Ce qui n'était pas clair par la suite, c'était si Hassan Nasrallah, le chef du Hezbollah, avait été tué.
L’énorme bombardement au Liban survient après une semaine de certaines des frappes aériennes les plus étendues du 21e siècle, dans le cadre de ce qu’Israël a appelé l’Opération Flèches du Nord – une campagne contre le plus redoutable mandataire régional de l’Iran.
La préparation à l’attaque de vendredi a été pavée par une série de frappes préliminaires visant à décapiter la direction militaire du Hezbollah, paralyser sa classe subalterne, détruire sa capacité à communiquer de manière significative et semer la panique dans ses rangs.

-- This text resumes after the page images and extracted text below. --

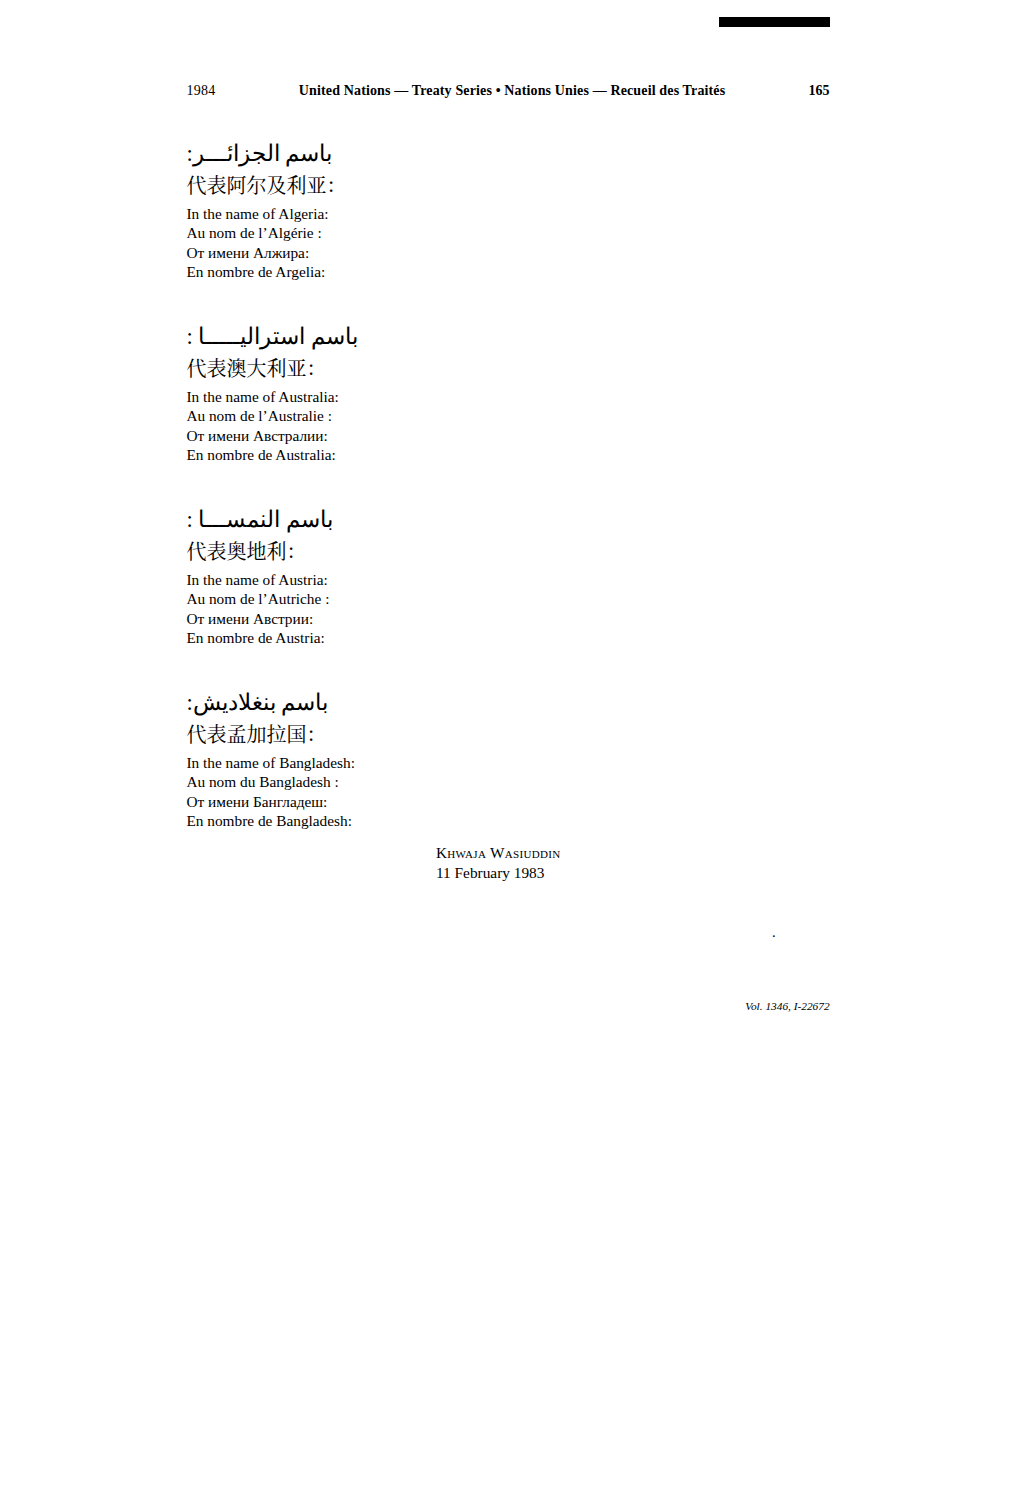1984 United Nations — Treaty Series • Nations Unies — Recueil des Traités 165
باسم الجزائـــر:
代表阿尔及利亚：
In the name of Algeria:
Au nom de l’Algérie :
От имени Алжира:
En nombre de Argelia:
باسم استراليـــــا :
代表澳大利亚：
In the name of Australia:
Au nom de l’Australie :
От имени Австралии:
En nombre de Australia:
باسم النمســـا :
代表奥地利：
In the name of Austria:
Au nom de l’Autriche :
От имени Австрии:
En nombre de Austria:
باسم بنغلاديش:
代表孟加拉国：
In the name of Bangladesh:
Au nom du Bangladesh :
От имени Бангладеш:
En nombre de Bangladesh:
Khwaja Wasiuddin
11 February 1983
.
Vol. 1346, I-22672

Le sabotage synchronisé des téléavertisseurs du groupe la semaine dernière a attiré l’attention du monde entier, mais à ce moment-là, les forces israéliennes s’étaient déjà lancées dans une opération d’assassinat visant à éliminer autant de hauts commandements du Hezbollah que possible.
Le premier coup dur a été porté cet été lorsque Fouad Shukr, le chef militaire du mouvement, est mort dans une frappe aérienne sur le sud de Beyrouth, un bastion du groupe terroriste.
Mais une frappe encore plus dévastatrice a sans doute eu lieu en septembre lors d’une autre attaque contre la capitale libanaise qui a tué quelque 16 commandants de la Brigade Radwan, l’unité d’élite des forces spéciales du Hezbollah, dont Ibrahim Aqil, le chef général de l’unité.
Et Israël ne semble pas encore fini. Il est presque certain que Tsahal tente désormais de tuer le chef du groupe, Hassan Nasrallah.